Monsanto ordered to pay $2 billion in Roundup cancer lawsuit

“We’ve been fighting cancer for more than nine years now and we can’t do any of the things we wanted to do. We really resent Monsanto for that.”


A California jury determined Monday that Monsanto’s Roundup herbicide directly caused the same type of cancer in an elderly couple who used the weed killer for decades. Bayer, the company that purchased Monsanto last year, was ordered to pay more than $2 billion in damages to the couple.

After using Roundup for nearly 30 years for residential landscaping, Alva Pilliod was diagnosed with non-Hodgkin’s lymphoma in 2011. His wife, Alberta Pilliod, was diagnosed with the same type of cancer in 2015. Both are currently in remission.

On Monday, the jury in the Alameda County Superior Court in Oakland awarded $1 billion in punitive damages and $18 million in compensatory damages to Alva Pilliod. His wife was awarded $1 billion in punitive damages and $37 million in compensatory damages.

“Unlike the first two Monsanto trials, where the judges severely limited the amount of plaintiffs’ evidence,” attorney Michael Miller told NBC News, “we were finally allowed to show a jury the mountain of evidence showing Monsanto’s manipulation of science, the media and regulatory agencies to forward their own agenda despite Roundup’s severe harm to the animal kingdom and humankind.”

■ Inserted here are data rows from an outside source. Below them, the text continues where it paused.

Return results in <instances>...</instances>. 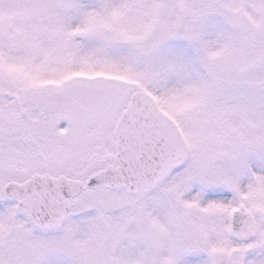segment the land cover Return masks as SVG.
Segmentation results:
<instances>
[{
	"label": "snow or ice",
	"instance_id": "obj_1",
	"mask_svg": "<svg viewBox=\"0 0 264 264\" xmlns=\"http://www.w3.org/2000/svg\"><path fill=\"white\" fill-rule=\"evenodd\" d=\"M0 264H264V0H0Z\"/></svg>",
	"mask_w": 264,
	"mask_h": 264
}]
</instances>
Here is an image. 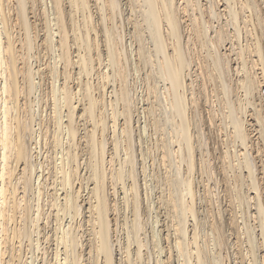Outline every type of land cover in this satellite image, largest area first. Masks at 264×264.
<instances>
[{
    "label": "bare ground",
    "instance_id": "obj_1",
    "mask_svg": "<svg viewBox=\"0 0 264 264\" xmlns=\"http://www.w3.org/2000/svg\"><path fill=\"white\" fill-rule=\"evenodd\" d=\"M263 114L264 0H0V264H264Z\"/></svg>",
    "mask_w": 264,
    "mask_h": 264
},
{
    "label": "rangeland",
    "instance_id": "obj_2",
    "mask_svg": "<svg viewBox=\"0 0 264 264\" xmlns=\"http://www.w3.org/2000/svg\"><path fill=\"white\" fill-rule=\"evenodd\" d=\"M43 62H46V61H43ZM43 62H39V61H38V62H37L38 64H37L36 62H35V63L33 62V66L35 67V66H37V65L39 66V64H41V68H42V69L44 68V70H46V69H45L46 63L44 64ZM42 63H43V65H42ZM34 64H35V65H34ZM38 66H37V67H38ZM45 74H46V73H45ZM43 77H44V75L41 77L42 79H38V78L36 79L37 81H38V80H41V83H43L42 86H41V89H39V91H37L38 93L35 92V94L37 95V97H40L39 95H40L41 92H42V93H41V97H42L43 95L45 96V94H44L45 92H47V94H48V91L45 89V88L47 87V85H46V83H45ZM238 78H239V77H238ZM59 82H61V81H59ZM43 85H44V88H43ZM43 89H44V90H43ZM47 89L49 90L48 87H47ZM45 90H46V91H45ZM35 94H34V95H35ZM34 95H33V97L35 98ZM239 95H241V93H240ZM256 98H257V99H256ZM40 99H42V101L44 102V104L47 103V104H46L47 107L45 108L46 111L44 112L45 109L43 110V114H44V115H45V114L47 115L48 110H49V111L51 110L50 106L52 107V104L50 105L51 100L49 101V99L47 98V101L45 100V101H46V102H45L43 98H40ZM253 99H254V98H253ZM258 100H259V101H258ZM255 101H257V103H258V102L260 103V99L258 98V95H256V97H255ZM43 102H42V105H43ZM257 103H256V104H257ZM48 104H49L50 106H49ZM48 107H49L50 109H49ZM250 108H251V109H250ZM250 108H249V109H250V112L252 113L253 110H254V108H253V106H250ZM47 109H48V110H47ZM252 109H253V110H252ZM37 111H38V110H37ZM37 111H36V112H37ZM263 115H264V114H263ZM248 127L250 128L251 126H247V128H248ZM255 127H256V126H255ZM255 127H254V128H251L252 130H250V131H252V133H253V134L251 133V135H252V137H253L254 140H256V139H257V136H259V134L255 135L256 132H257V131H254V130H253V129H255ZM149 130H150V129H149ZM149 130H148V134H149ZM150 133H151V131H150ZM145 136H146V135H145ZM139 139L142 141V143L145 144V145L142 144V146H143L144 149H147V150H148V147L150 148V146H152L151 144H153V143H152L153 141L150 140V139H151L150 137H149V138L144 137V139H146V140L141 139V138H139ZM147 139H148V140H147ZM149 140L152 141V142H149ZM143 141H144V142H143ZM145 141H146V142H145ZM256 141H258V139H257ZM147 142H148V144H147ZM150 143H151V144H150ZM149 144H150V145H149ZM257 147H258V146H257ZM144 149H143V150H144ZM147 155H148V154H147ZM60 193H61V191H60ZM146 204H147V206H146ZM146 204H144V205H145V208L147 209V210H146L147 213H146V215H145V216H146V219H147V218H149V217L151 218L150 215H152L153 212H149V211H151V210H150V208L148 207L149 204L147 203V201H146ZM51 210H52V209H51ZM51 210H46V218H47V217L50 218V216H51L50 220L48 219V221H47V222L49 223V226L52 225L51 228L49 227L50 233H52L51 231L55 228V223H53V222H55V221H54V220H55V216L52 215ZM48 212H50L51 215L47 216ZM148 212H149V214H150V213H152V214L149 215ZM127 213H129V211H128ZM130 214H131V213H130ZM148 215H149V216H148ZM52 216H53V217H52ZM147 216H148V217H147ZM191 219H192V218H191ZM63 220L67 223L66 218H62V219H61V221H63ZM50 221H51V222H50ZM148 221H149L148 223H151V219H150V220L148 219ZM148 229H149V225H148ZM53 237H54V236H53ZM50 240H51V241H50ZM49 241H50V242L47 243V246L49 247V250H50V256H51V255H52V253H51V252H52V249H55V247H54V246H55V244H54L55 242H54V240H52L51 238H49ZM51 242H52V243H51ZM53 245H54V246H53ZM50 248H51V249H50ZM40 256H41V255H40Z\"/></svg>",
    "mask_w": 264,
    "mask_h": 264
}]
</instances>
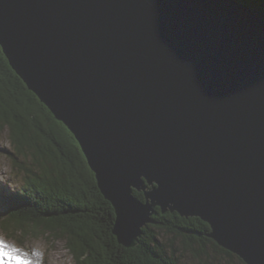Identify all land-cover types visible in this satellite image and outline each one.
<instances>
[{
	"label": "water",
	"instance_id": "obj_1",
	"mask_svg": "<svg viewBox=\"0 0 264 264\" xmlns=\"http://www.w3.org/2000/svg\"><path fill=\"white\" fill-rule=\"evenodd\" d=\"M0 48L78 143L119 245L133 248L158 208L199 218L218 247L264 264V11L0 0Z\"/></svg>",
	"mask_w": 264,
	"mask_h": 264
},
{
	"label": "trees",
	"instance_id": "obj_2",
	"mask_svg": "<svg viewBox=\"0 0 264 264\" xmlns=\"http://www.w3.org/2000/svg\"><path fill=\"white\" fill-rule=\"evenodd\" d=\"M249 8L264 11V0H235ZM10 125V127L7 126ZM0 125L17 130L16 154L33 150L40 173L26 176L23 186L12 194L0 191V231L10 240L28 232L63 239L76 264H176L168 256L161 234L201 250L211 245L227 257L235 255L218 247L206 235L210 227L199 218H183L177 213L162 214L156 208L155 224L142 229L133 248L117 243L112 230L115 214L101 195L94 174L72 134L29 92L8 66L0 48ZM133 195L144 201L142 192ZM19 235V236H17ZM241 264H244L236 257Z\"/></svg>",
	"mask_w": 264,
	"mask_h": 264
},
{
	"label": "rangeland",
	"instance_id": "obj_3",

In a recent statement, Bayer announced that the company is “disappointed” with the jury’s decision and plans to appeal the verdict in this case. Bayer added, “We have great sympathy for Mr. and Mrs. Pilliod, but the evidence in this case was clear that both have long histories of illnesses known to be substantial risk factors for non-Hodgkin’s lymphoma (NHL), most NHL has no known cause, and there is not reliable scientific evidence to conclude that glyphosate-based herbicides were the ‘but for’ cause of their illnesses as the jury was required to find in this case.

“The contrast between today’s verdict and EPA’s conclusion that there are ‘no risks to public health from the current registered uses of glyphosate’ could not be more stark. EPA’s conclusion is based on a database of more than 800 studies on glyphosate and Bayer’s glyphosate-based herbicides that relate to human and mammalian health, and its 2017 cancer risk assessment also examined numerous studies in the open literature. In contrast, plaintiffs in this case presented the jury with cherry-picked findings from a tiny fraction of the volume of studies available, and that failed to adjust for exposure to other pesticides, did not have statistically significant results, had very small exposed populations and/or are at odds with the full body of science. Plaintiffs also relied heavily on IARC’s assessment of glyphosate from 2015. But as EPA noted, EPA’s cancer assessment was ‘more robust’ and ‘more transparent’ than IARC’s review, which considered only a subset of published studies included in EPA’s evaluation. IARC’s opinion remains an outlier among international health regulators and scientific bodies.”

“The jury saw for themselves internal company documents demonstrating that, from day one, Monsanto has never had any interest in finding out whether Roundup is safe,” an attorney for the couple, R. Brent Wisner, said in a statement sent to CBS News. “Instead of investing in sound science, they invested millions in attacking science that threatened their business agenda.”

“We’ve been fighting cancer for more than nine years now and we can’t do any of the things we wanted to do,” said Alberta Pilliod. “We really resent Monsanto for that.”

Last year, school groundskeeper Dewayne “Lee” Johnson was initially awarded $289 million after a San Francisco jury found that Monsanto’s glyphosate-based weed killers caused his cancer. A judge later reduced the settlement to $78.5 million, while Bayer has filed an appeal.

In March, a federal jury in San Francisco unanimously decided that Monsanto’s Roundup herbicide was a substantial factor in causing Edwin Hardeman’s cancer. Bayer has been ordered to pay more than $80 million in damages to Hardeman while stating that the company plans to appeal this decision as well.